日本郵便は15日、かんぽ生命保険の勧誘を行う渉外社員が、新型コロナウイルスの経済対策として政府が実施している持続化給付金を受け取ろうとしている書き込みがネット上でみられることから、申請しないよう社員に注意喚起する意向を明らかにした。かんぽ生命も同様の注意喚起をするという。
持続化給付金は新型コロナの影響で売り上げが大幅に減った中小企業に最大200万円、個人事業主に最大100万円を支給する制度。日本郵便によると、同社の渉外社員は給与所得の他に、保険勧誘の手当として支給される「事業所得」がある。給付金は確定申告で事業所得として計上した収入が半減した場合でも対象となるため、申請を試みている可能性がある。かんぽ生命の営業社員も事業所得で受け取る部分があるという。
日本郵便とかんぽ生命は、保険の不正販売を受けて昨年7月中旬から積極的な営業を自粛、両社員の事業所得も前年と比べると大きく減っているとみられる。ただ、減収の原因は「新型コロナとは関係ない」(日本郵便)ため、申請しないよう注意喚起する方針という。
中小企業庁は、申請内容に不審な点があれば調査するとしており、持続化給付金を不正受給したと判断した場合、給付金の全額に延滞金などを加えた額を返還請求するほか、悪質な場合には刑事告発する場合もあるとしている。

— 提供情報 —

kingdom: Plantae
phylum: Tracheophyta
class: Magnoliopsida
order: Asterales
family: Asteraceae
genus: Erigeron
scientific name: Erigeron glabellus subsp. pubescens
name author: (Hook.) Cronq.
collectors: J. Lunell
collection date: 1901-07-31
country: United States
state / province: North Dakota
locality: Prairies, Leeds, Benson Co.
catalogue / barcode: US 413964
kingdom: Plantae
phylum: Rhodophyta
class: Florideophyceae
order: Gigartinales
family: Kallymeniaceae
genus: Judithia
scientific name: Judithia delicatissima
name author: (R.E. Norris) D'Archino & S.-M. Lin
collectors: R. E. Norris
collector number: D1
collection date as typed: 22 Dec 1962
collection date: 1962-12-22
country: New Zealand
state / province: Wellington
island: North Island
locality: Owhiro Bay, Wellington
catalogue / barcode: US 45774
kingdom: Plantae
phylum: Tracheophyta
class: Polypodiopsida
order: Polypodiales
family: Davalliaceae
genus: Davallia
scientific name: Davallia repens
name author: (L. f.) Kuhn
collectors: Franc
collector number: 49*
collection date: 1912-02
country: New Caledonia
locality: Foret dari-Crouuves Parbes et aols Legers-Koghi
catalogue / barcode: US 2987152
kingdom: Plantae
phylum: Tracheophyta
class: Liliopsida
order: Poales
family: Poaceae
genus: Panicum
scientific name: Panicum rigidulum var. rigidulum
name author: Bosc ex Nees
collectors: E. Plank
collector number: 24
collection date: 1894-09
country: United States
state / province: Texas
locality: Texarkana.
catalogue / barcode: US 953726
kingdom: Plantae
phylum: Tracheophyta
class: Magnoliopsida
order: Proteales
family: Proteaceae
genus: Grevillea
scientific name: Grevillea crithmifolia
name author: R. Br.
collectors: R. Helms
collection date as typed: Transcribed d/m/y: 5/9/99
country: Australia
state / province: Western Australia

— 作業課題 1 —
持続化給付金に関する記事から、中小企業庁が申請や不正受給に対して取るとしている対応をすべて挙げなさい。
— 作業課題 2 —
持続化給付金に関する記事から、「日本郵便は15日、かんぽ生命」という語句を含むところで始め、「で受け取る部分があるという。」の後で終わる部分を、そのまま引用しなさい。

— 解答欄 1 —
・申請内容に不審な点があれば調査する。
・不正受給と判断した場合、給付金の全額に延滞金などを加えた額を返還請求する。
・悪質な場合には刑事告発する場合もある。

— 解答欄 2 —
日本郵便は15日、かんぽ生命保険の勧誘を行う渉外社員が、新型コロナウイルスの経済対策として政府が実施している持続化給付金を受け取ろうとしている書き込みがネット上でみられることから、申請しないよう社員に注意喚起する意向を明らかにした。かんぽ生命も同様の注意喚起をするという。
持続化給付金は新型コロナの影響で売り上げが大幅に減った中小企業に最大200万円、個人事業主に最大100万円を支給する制度。日本郵便によると、同社の渉外社員は給与所得の他に、保険勧誘の手当として支給される「事業所得」がある。給付金は確定申告で事業所得として計上した収入が半減した場合でも対象となるため、申請を試みている可能性がある。かんぽ生命の営業社員も事業所得で受け取る部分があるという。